> _Task item_
From top to bottom, restate the entries below word for word.

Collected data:
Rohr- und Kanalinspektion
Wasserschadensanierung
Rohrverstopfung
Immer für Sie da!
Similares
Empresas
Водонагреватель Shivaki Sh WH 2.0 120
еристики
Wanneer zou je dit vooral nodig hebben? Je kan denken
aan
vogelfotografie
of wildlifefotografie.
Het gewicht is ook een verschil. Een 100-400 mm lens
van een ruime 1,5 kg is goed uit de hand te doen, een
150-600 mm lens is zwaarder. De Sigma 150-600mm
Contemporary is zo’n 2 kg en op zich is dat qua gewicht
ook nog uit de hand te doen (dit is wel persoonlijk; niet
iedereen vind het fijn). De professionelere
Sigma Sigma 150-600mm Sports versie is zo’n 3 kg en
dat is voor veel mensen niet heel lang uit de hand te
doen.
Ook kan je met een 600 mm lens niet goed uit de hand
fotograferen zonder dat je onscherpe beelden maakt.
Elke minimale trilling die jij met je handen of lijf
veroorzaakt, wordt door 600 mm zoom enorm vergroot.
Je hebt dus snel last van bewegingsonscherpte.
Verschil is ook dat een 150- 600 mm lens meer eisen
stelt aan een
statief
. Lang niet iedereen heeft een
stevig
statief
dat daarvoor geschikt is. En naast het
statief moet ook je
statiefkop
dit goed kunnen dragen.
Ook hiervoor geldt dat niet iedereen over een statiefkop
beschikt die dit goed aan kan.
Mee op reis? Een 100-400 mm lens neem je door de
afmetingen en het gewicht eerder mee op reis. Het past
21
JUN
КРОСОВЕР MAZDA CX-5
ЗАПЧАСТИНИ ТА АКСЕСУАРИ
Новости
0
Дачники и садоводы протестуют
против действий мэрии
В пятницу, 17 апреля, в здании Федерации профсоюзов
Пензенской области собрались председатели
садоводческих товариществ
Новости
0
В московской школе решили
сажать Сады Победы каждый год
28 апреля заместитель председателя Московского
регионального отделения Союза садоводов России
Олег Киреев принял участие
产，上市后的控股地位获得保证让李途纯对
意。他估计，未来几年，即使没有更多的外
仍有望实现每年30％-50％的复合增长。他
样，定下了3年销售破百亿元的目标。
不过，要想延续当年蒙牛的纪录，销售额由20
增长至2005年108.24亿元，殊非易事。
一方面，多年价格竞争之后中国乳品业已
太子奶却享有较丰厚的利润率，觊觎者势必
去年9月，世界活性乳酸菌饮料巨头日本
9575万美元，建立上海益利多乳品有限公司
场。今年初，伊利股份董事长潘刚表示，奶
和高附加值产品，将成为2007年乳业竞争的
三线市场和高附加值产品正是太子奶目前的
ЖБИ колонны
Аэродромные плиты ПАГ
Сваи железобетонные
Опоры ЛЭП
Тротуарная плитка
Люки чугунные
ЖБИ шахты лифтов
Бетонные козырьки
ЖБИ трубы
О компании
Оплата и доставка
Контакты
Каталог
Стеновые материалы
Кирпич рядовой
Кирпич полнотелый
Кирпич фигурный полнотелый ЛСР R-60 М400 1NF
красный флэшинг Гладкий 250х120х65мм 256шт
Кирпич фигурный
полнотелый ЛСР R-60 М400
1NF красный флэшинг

> _Exercise response_
Rohr- und Kanalinspektion
Wasserschadensanierung
Rohrverstopfung
Immer für Sie da!
Similares
Empresas
Водонагреватель Shivaki Sh WH 2.0 120
еристики
Wanneer zou je dit vooral nodig hebben? Je kan denken
aan
vogelfotografie
of wildlifefotografie.
Het gewicht is ook een verschil. Een 100-400 mm lens
van een ruime 1,5 kg is goed uit de hand te doen, een
150-600 mm lens is zwaarder. De Sigma 150-600mm
Contemporary is zo’n 2 kg en op zich is dat qua gewicht
ook nog uit de hand te doen (dit is wel persoonlijk; niet
iedereen vind het fijn). De professionelere
Sigma Sigma 150-600mm Sports versie is zo’n 3 kg en
dat is voor veel mensen niet heel lang uit de hand te
doen.
Ook kan je met een 600 mm lens niet goed uit de hand
fotograferen zonder dat je onscherpe beelden maakt.
Elke minimale trilling die jij met je handen of lijf
veroorzaakt, wordt door 600 mm zoom enorm vergroot.
Je hebt dus snel last van bewegingsonscherpte.
Verschil is ook dat een 150- 600 mm lens meer eisen
stelt aan een
statief
. Lang niet iedereen heeft een
stevig
statief
dat daarvoor geschikt is. En naast het
statief moet ook je
statiefkop
dit goed kunnen dragen.
Ook hiervoor geldt dat niet iedereen over een statiefkop
beschikt die dit goed aan kan.
Mee op reis? Een 100-400 mm lens neem je door de
afmetingen en het gewicht eerder mee op reis. Het past
21
JUN
КРОСОВЕР MAZDA CX-5
ЗАПЧАСТИНИ ТА АКСЕСУАРИ
Новости
0
Дачники и садоводы протестуют
против действий мэрии
В пятницу, 17 апреля, в здании Федерации профсоюзов
Пензенской области собрались председатели
садоводческих товариществ
Новости
0
В московской школе решили
сажать Сады Победы каждый год
28 апреля заместитель председателя Московского
регионального отделения Союза садоводов России
Олег Киреев принял участие
产，上市后的控股地位获得保证让李途纯对
意。他估计，未来几年，即使没有更多的外
仍有望实现每年30％-50％的复合增长。他
样，定下了3年销售破百亿元的目标。
不过，要想延续当年蒙牛的纪录，销售额由20
增长至2005年108.24亿元，殊非易事。
一方面，多年价格竞争之后中国乳品业已
太子奶却享有较丰厚的利润率，觊觎者势必
去年9月，世界活性乳酸菌饮料巨头日本
9575万美元，建立上海益利多乳品有限公司
场。今年初，伊利股份董事长潘刚表示，奶
和高附加值产品，将成为2007年乳业竞争的
三线市场和高附加值产品正是太子奶目前的
ЖБИ колонны
Аэродромные плиты ПАГ
Сваи железобетонные
Опоры ЛЭП
Тротуарная плитка
Люки чугунные
ЖБИ шахты лифтов
Бетонные козырьки
ЖБИ трубы
О компании
Оплата и доставка
Контакты
Каталог
Стеновые материалы
Кирпич рядовой
Кирпич полнотелый
Кирпич фигурный полнотелый ЛСР R-60 М400 1NF
красный флэшинг Гладкий 250х120х65мм 256шт
Кирпич фигурный
полнотелый ЛСР R-60 М400
1NF красный флэшинг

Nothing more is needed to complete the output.